Your task is to print all of the data below exactly, with no pictures included.

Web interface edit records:
- - - - -
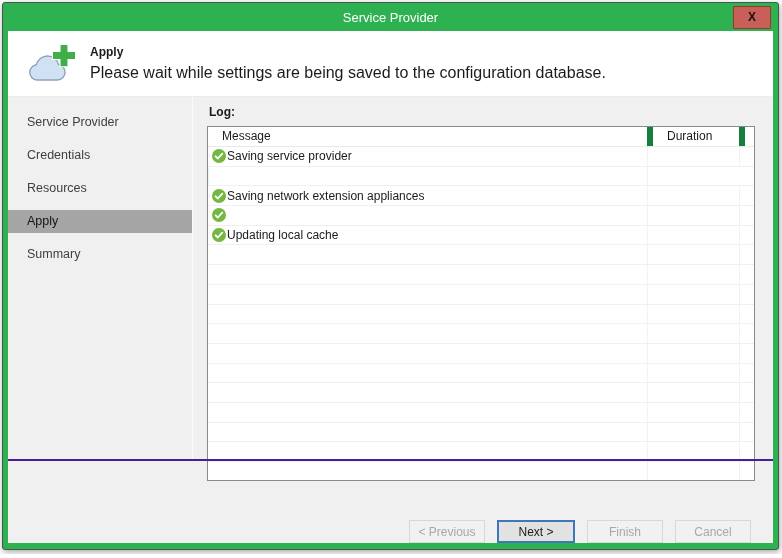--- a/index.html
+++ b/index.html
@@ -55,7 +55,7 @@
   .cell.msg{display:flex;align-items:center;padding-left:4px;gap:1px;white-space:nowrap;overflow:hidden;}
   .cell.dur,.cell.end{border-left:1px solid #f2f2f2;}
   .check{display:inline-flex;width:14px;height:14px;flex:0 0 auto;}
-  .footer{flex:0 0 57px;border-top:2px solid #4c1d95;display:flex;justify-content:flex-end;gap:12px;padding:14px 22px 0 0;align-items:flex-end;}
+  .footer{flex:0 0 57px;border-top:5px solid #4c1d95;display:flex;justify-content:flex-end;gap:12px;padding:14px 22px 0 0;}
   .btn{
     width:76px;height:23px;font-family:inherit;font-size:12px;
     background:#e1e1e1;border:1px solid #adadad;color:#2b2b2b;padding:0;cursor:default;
- - - - -
- TASK OUTPUT:
--- a/index.html
+++ b/index.html
@@ -55,7 +55,7 @@
   .cell.msg{display:flex;align-items:center;padding-left:4px;gap:1px;white-space:nowrap;overflow:hidden;}
   .cell.dur,.cell.end{border-left:1px solid #f2f2f2;}
   .check{display:inline-flex;width:14px;height:14px;flex:0 0 auto;}
-  .footer{flex:0 0 57px;border-top:2px solid #4c1d95;display:flex;justify-content:flex-end;gap:12px;padding:14px 22px 0 0;align-items:flex-end;}
+  .footer{flex:0 0 57px;border-top:5px solid #4c1d95;display:flex;justify-content:flex-end;gap:12px;padding:14px 22px 0 0;}
   .btn{
     width:76px;height:23px;font-family:inherit;font-size:12px;
     background:#e1e1e1;border:1px solid #adadad;color:#2b2b2b;padding:0;cursor:default;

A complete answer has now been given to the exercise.